In that case I wouldn't go for inserts but circular form tools, from which you will get many many many sharpenings, with the form verifiable on original manufacture and good for the entire life of the tool.
 
did you give a quantity? if 1000's i'd be waiting for the clever guys with great answers....for onesey twoseys I'd already have tool ground and half the thread cut. Just did a nut for a Deckel collet a few weeks ago, 1/3 of a degree is not way out there to do on a tool grinder
 
Sorry great questions! The issue is there are 2 different angles on each side of the thread. It is a special thread. I ordered new inserts from Sandvik so I'm hoping that is the case now but I have to wait until January to receive them. We have a Zeiss CMM that checks these angles so it is "supposedly" very accurate. I'm not so sure but that's what I have to deal with. If they can hold +/- 6 I can defiantly shim the holder each run. I am cutting the center of the thread and offsetting each side so I'm only cutting on one flank. Is this something you would do?
 
Really? Not really worried about price. Do you have a supplier you recommend? I will give them a call. Do you think it would be good for Inco 625?
 
Haha I do want to be wrong. I don't know it all. This isn't something we can send to someone that is Equipped for it, i wish we could.
 
In that case I wouldn't go for inserts but circular form tools, from which you will get many many many sharpenings, with the form verifiable on original manufacture and good for the entire life of the tool.

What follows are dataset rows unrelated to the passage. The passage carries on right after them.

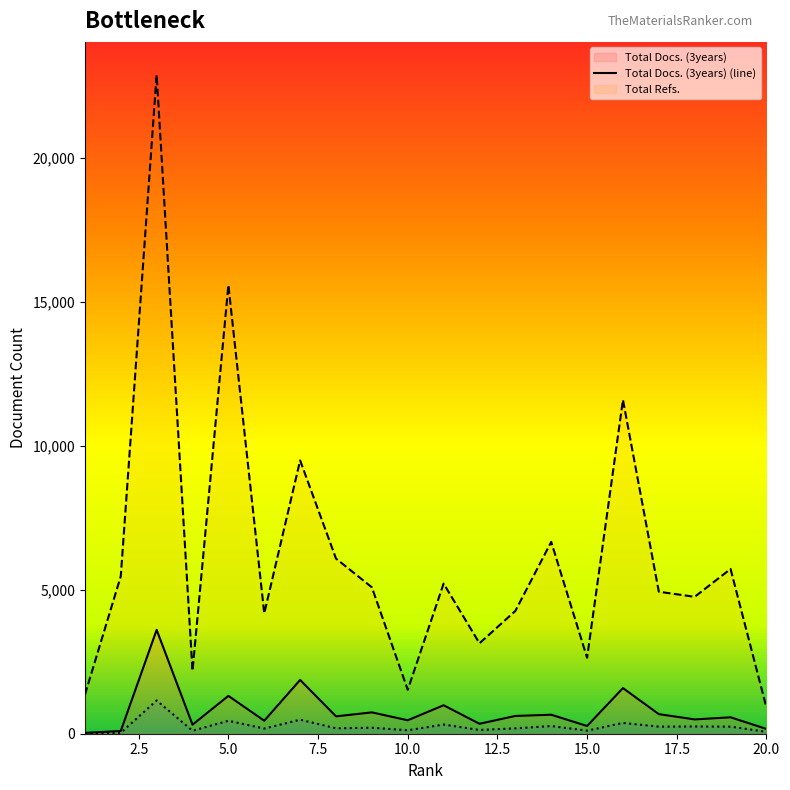

How many data points in Total Docs. (3years) are less than 603?

10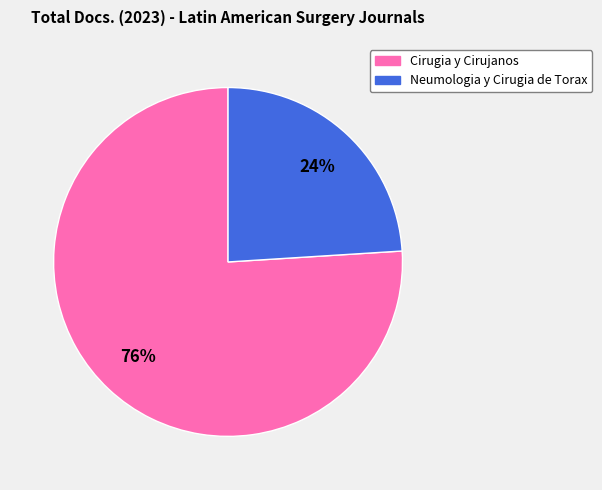

To the nearest percent, what is the average slice percentage?

50%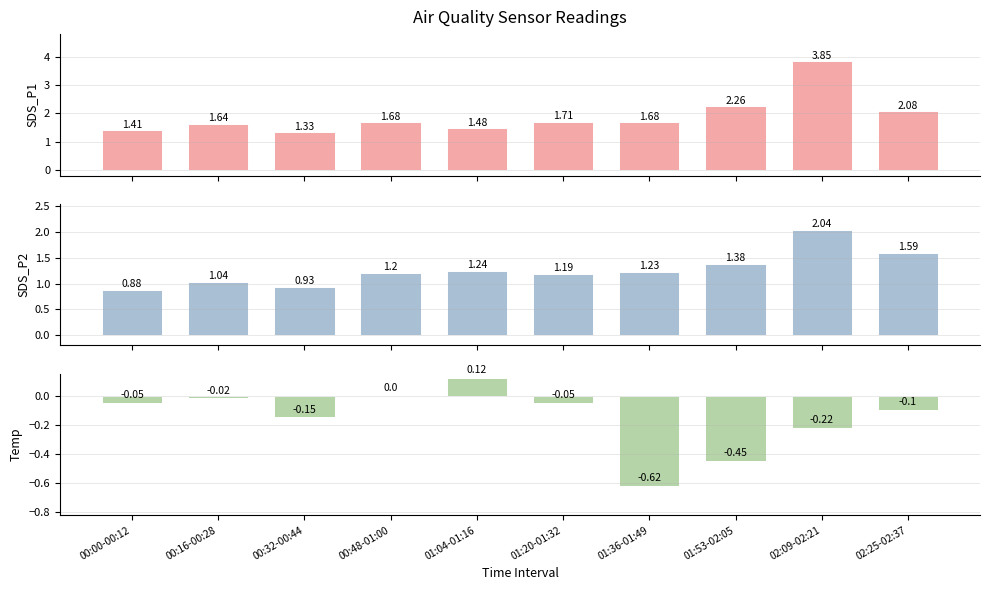

Reading right to left, transcribe all the data shown in this chart.

SDS_P1: 2.1	3.9	2.3	1.7	1.7	1.5	1.7	1.3	1.6	1.4
SDS_P2: 1.6	2.0	1.4	1.2	1.2	1.2	1.2	0.9	1.0	0.9
Temp: -0.1	-0.2	-0.5	-0.6	-0.1	0.1	0.0	-0.1	-0.0	-0.1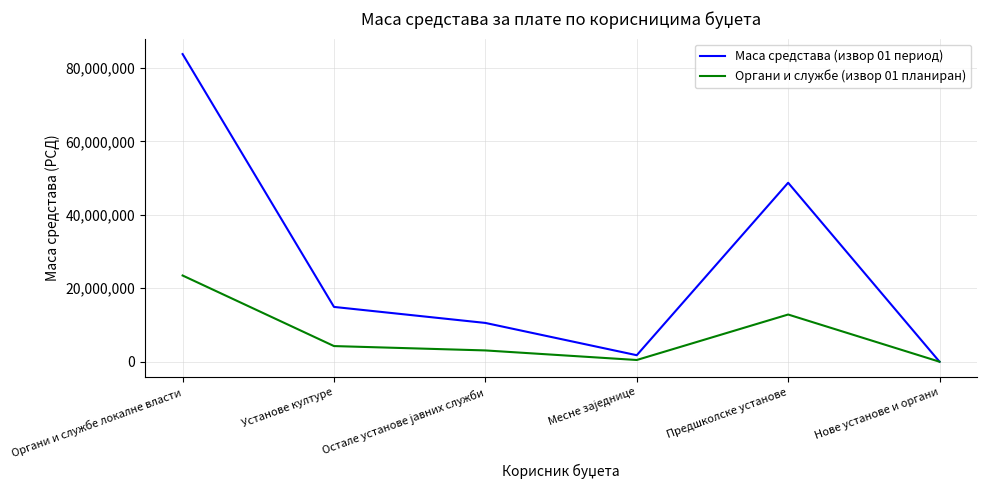

How many interior local peaks does the Маса средстава (извор 01 период) series have?

1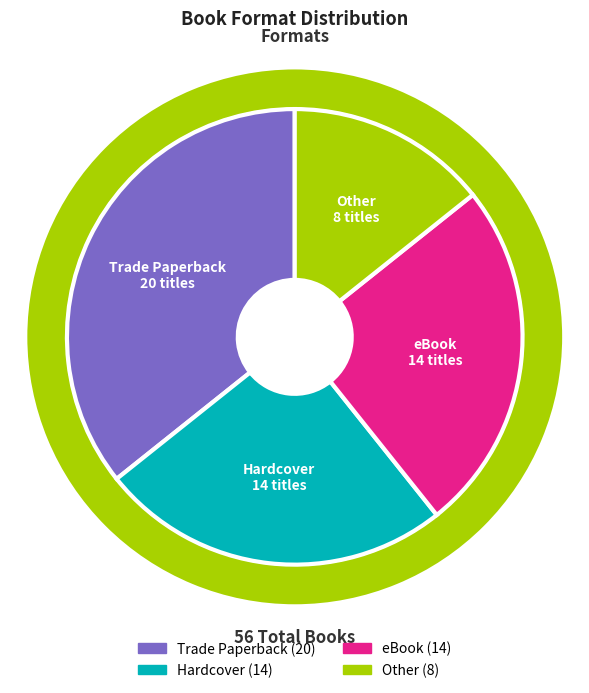

To the nearest percent, what is the difference between the largest and smallest slice percentages?

21%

So like a hob? Sorry not very versed with this.
 
did you give a quantity? if 1000's i'd be waiting for the clever guys with great answers....for onesey twoseys I'd already have tool ground and half the thread cut. Just did a nut for a Deckel collet a few weeks ago, 1/3 of a degree is not way out there to do on a tool grinder

For sure I would just rather not put them on our Drake if I don't have too. We make them a couple times a year in about 30 piece lots. If It has to be we will grind them. I just want to save us money and time.